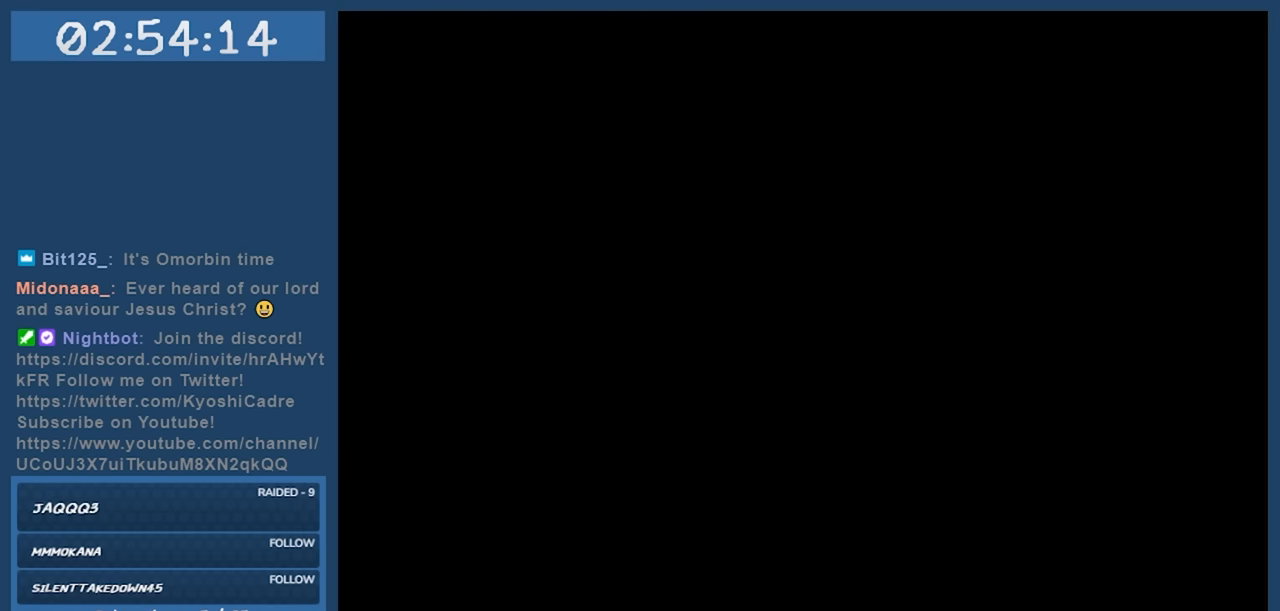
{"keys": [], "events": []}
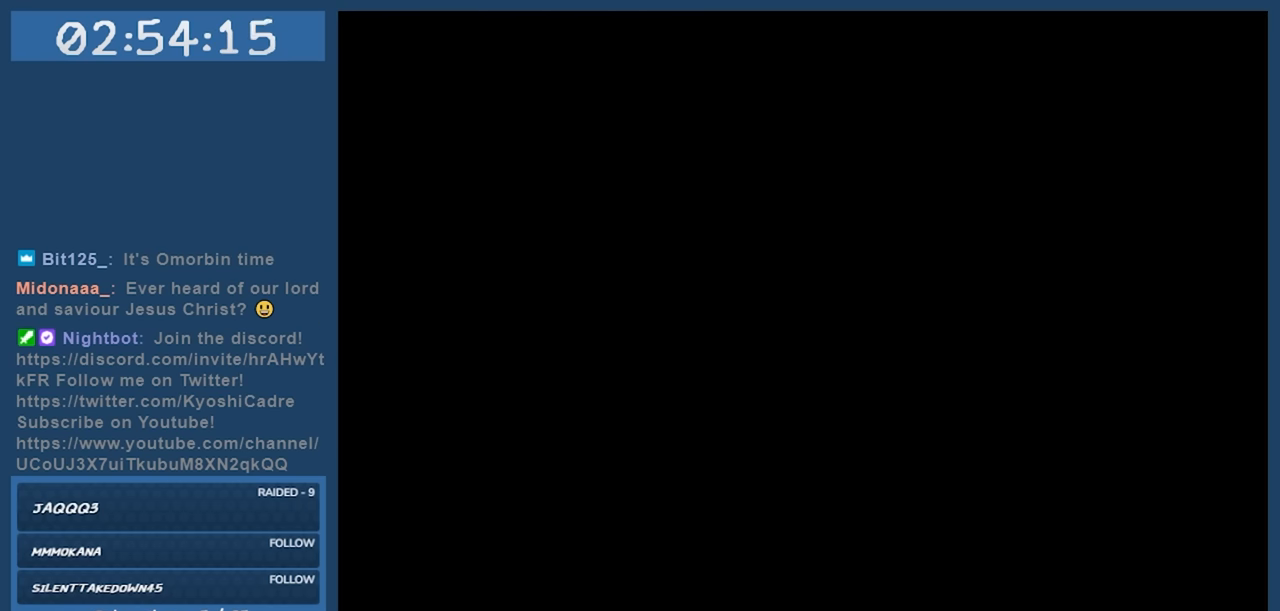
{"keys": [], "events": []}
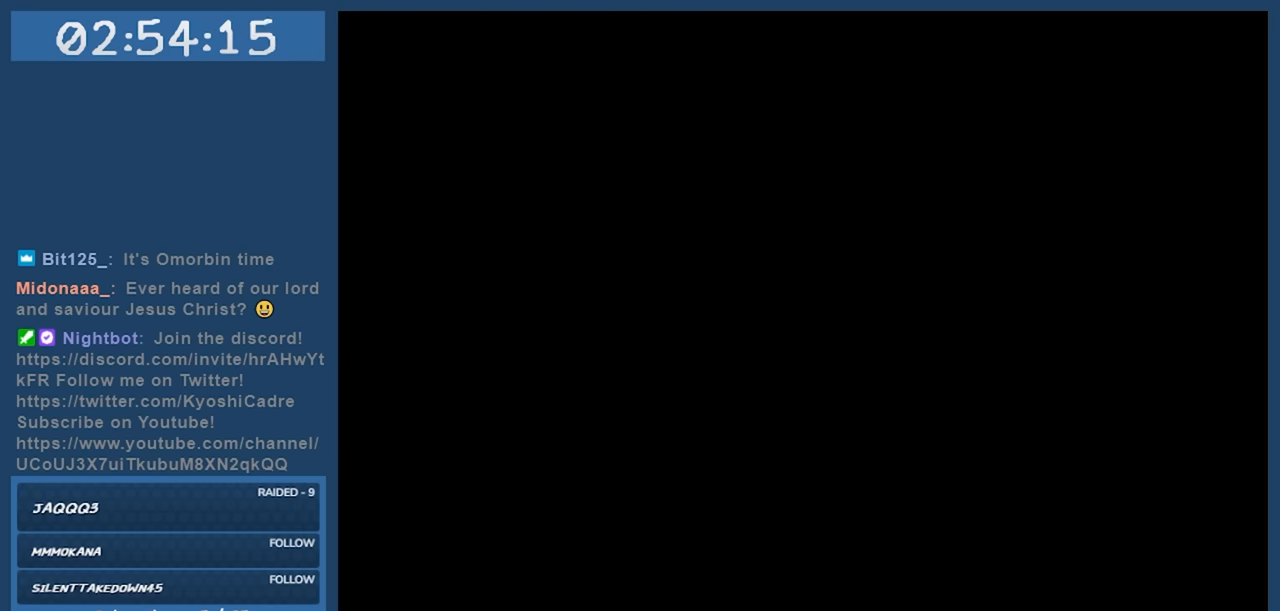
{"keys": [], "events": []}
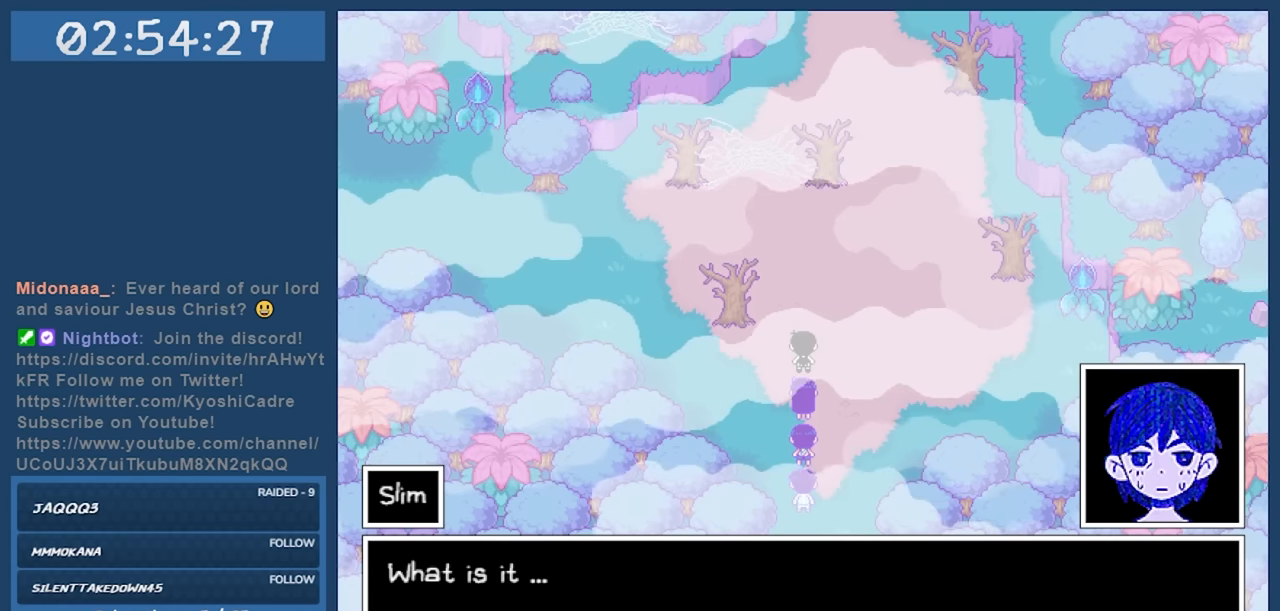
{"keys": [], "events": [[50, "z", "down"], [150, "z", "up"]]}
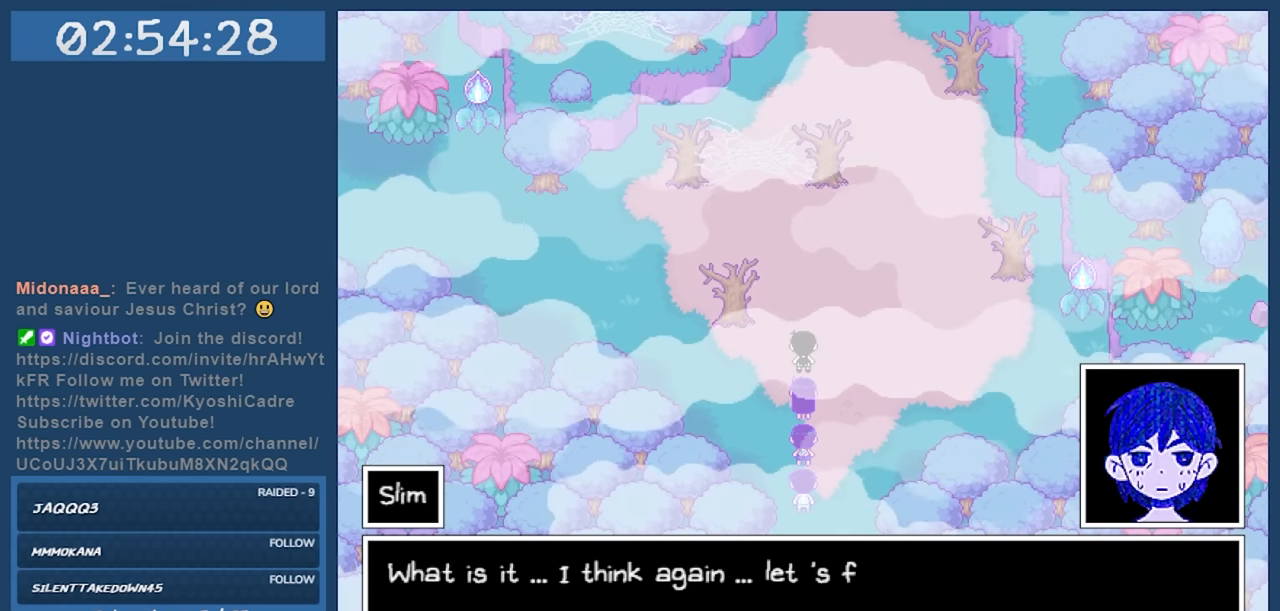
{"keys": [], "events": []}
_ _ _ _ _ _ _
- About this task
Output the listing above in full and exactly, with pictures excluded.

- Response to the task
{"keys": [], "events": []}
{"keys": [], "events": []}
{"keys": [], "events": []}
{"keys": [], "events": [[50, "z", "down"], [150, "z", "up"]]}
{"keys": [], "events": []}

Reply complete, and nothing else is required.